Son leader, ingénieur pour un laboratoire de recherche en mécanique des fluides dans le civil, semble s’en accommoder avec un certain flegme : «À une époque avec Scalde (autre figure lyonnaise avec qui il a beaucoup joué et dont il fut le bassiste, NdlR), on s’était lancé dans la voie de la professionnalisation, on multipliait les concerts et les projets. Mais la précarité que cela implique est bien plus pesante que le fait de travailler à côté. Je me sens plus libre comme ça même si ça ne veut pas dire qu’on est des musiciens du dimanche : il y a une vraie implication de… tous les soirs.
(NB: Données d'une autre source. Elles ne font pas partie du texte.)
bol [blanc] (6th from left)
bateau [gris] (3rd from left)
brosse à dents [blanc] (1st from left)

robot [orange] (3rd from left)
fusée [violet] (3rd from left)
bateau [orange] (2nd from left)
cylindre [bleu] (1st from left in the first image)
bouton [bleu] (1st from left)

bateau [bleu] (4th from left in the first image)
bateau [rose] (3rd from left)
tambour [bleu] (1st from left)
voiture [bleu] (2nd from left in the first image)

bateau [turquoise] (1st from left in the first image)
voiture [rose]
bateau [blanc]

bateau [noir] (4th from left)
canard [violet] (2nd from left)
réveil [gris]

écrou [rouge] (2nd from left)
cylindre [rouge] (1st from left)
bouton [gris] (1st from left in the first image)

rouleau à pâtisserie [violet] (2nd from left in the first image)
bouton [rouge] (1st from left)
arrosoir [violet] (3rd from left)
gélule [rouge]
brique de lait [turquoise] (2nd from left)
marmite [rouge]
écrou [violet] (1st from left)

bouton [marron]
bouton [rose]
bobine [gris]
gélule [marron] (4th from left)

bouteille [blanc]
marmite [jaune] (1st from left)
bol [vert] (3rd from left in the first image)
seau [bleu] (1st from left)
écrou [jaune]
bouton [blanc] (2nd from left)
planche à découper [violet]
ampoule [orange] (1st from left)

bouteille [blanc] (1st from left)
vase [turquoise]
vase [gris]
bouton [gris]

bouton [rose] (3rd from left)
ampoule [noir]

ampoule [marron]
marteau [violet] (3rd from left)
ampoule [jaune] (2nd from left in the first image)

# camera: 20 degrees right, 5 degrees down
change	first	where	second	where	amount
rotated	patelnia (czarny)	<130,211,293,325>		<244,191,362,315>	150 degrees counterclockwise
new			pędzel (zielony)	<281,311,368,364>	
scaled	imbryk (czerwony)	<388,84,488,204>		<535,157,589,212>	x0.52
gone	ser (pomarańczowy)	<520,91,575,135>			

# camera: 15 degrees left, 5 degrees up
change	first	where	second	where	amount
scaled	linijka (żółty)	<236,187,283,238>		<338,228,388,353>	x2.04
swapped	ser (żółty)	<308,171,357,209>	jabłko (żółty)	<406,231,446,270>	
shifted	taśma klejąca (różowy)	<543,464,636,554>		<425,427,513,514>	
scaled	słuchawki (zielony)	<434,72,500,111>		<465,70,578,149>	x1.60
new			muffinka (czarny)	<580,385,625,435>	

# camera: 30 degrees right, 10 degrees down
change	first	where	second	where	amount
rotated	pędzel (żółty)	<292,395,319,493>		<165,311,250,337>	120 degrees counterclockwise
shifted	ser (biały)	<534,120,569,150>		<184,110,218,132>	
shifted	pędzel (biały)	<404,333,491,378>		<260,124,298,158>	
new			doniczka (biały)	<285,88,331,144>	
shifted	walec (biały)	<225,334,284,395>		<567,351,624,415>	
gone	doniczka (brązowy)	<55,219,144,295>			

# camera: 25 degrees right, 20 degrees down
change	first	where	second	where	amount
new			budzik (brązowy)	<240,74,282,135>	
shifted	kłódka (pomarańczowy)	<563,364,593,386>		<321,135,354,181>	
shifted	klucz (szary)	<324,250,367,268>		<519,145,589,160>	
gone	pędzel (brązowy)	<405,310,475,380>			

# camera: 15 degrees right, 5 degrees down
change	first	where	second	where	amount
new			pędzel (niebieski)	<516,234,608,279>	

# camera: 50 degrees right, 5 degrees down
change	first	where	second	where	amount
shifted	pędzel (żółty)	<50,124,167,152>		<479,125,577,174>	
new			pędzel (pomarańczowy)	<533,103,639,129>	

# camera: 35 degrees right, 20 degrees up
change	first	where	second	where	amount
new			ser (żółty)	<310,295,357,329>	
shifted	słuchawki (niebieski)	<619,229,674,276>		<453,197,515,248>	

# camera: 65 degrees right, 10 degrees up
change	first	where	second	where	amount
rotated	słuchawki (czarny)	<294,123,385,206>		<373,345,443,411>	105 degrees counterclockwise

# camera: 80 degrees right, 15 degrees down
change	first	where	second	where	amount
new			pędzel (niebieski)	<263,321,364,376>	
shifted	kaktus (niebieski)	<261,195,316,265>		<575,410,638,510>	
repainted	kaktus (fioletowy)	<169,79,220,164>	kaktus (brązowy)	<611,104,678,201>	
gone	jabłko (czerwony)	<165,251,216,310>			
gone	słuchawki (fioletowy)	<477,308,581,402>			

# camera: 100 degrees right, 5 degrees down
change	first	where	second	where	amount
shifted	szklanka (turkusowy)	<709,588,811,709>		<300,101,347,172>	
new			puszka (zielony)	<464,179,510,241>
Des artistes comme Lou Barlow ou Daniel Johnston ne se sont jamais souciés d’autre chose que d’écrire des chansons. Ce qui importe, c’est l’œuvre que tu construis».

Émulation

Pour autant, après quatre albums autoproduits, le groupe n’aurait rien contre une signature sur un label. Moins par ambition que par souci d’ouverture : «Comme on fait tout nous-même, on aimerait parfois travailler dans un cadre plus large, enregistrer avec de vrais ingénieurs du son, pour éviter de tourner en rond, avoir un avis extérieur. Et puis un label serait un plus pour la distribution des albums, qu’on est obligés de vendre nous-mêmes». Resté dans un esprit assez old school, Sébastien rechigne pourtant un peu à inonder internet toutes les cinq minutes avec ses exploits pour créer le buzz en chassant le clic, ce passage obligé vers la notoriété : «J’avoue que ce n’est pas trop dans ma nature. Même si là on a décidé de proposer les deux derniers albums en téléchargement, plus les deux premiers en libre accès. On a également réalisé un clip d’un des titres de l’album, visible sur le net. Ça a été une bonne expérience, à renouveler. Mais c’est surtout une manière d’avancer, de faire d’autres choses».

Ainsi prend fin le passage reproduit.